Count the lines in the material below that contain the string "networks", treating uppercase and lowercase letters as distinct. Give only the number.

*** Data provided ***

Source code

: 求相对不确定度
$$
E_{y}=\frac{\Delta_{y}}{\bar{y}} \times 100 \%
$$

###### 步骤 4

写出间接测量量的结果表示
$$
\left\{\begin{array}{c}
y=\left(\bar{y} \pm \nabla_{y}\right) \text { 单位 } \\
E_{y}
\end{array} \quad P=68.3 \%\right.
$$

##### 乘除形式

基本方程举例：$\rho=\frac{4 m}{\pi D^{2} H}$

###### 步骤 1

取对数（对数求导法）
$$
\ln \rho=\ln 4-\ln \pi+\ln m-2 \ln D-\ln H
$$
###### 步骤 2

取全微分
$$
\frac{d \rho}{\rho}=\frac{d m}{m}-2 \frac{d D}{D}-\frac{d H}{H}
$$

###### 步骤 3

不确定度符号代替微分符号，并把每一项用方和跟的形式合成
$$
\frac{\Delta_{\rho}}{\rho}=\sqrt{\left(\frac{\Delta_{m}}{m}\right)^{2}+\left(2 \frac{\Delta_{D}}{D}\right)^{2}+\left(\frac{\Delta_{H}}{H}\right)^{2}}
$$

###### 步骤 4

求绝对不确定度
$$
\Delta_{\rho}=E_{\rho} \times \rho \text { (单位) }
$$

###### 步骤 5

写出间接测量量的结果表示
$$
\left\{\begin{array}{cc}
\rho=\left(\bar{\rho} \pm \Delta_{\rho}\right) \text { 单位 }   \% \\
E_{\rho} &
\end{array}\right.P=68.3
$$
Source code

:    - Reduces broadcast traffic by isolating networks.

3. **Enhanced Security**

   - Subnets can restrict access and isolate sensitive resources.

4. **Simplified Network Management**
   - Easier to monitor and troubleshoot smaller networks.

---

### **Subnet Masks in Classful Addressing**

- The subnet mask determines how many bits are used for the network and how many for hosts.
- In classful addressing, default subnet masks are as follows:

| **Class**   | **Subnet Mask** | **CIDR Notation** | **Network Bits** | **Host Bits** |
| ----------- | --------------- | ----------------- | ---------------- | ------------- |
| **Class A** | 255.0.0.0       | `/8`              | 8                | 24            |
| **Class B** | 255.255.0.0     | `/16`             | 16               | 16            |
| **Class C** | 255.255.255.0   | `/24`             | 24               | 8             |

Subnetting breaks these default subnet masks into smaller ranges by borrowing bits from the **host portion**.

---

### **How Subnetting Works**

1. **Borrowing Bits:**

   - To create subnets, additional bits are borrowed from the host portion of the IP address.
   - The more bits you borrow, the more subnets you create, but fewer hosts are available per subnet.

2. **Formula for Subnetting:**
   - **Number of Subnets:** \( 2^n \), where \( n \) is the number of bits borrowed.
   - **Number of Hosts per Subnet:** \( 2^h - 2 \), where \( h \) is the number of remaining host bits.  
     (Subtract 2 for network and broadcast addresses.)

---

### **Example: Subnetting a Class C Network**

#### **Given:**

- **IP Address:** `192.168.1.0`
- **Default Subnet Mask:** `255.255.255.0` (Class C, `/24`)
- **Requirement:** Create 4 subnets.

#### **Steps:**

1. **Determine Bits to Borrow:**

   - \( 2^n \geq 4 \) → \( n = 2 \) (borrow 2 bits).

*** End of Data provided ***

> [Answer below]: 2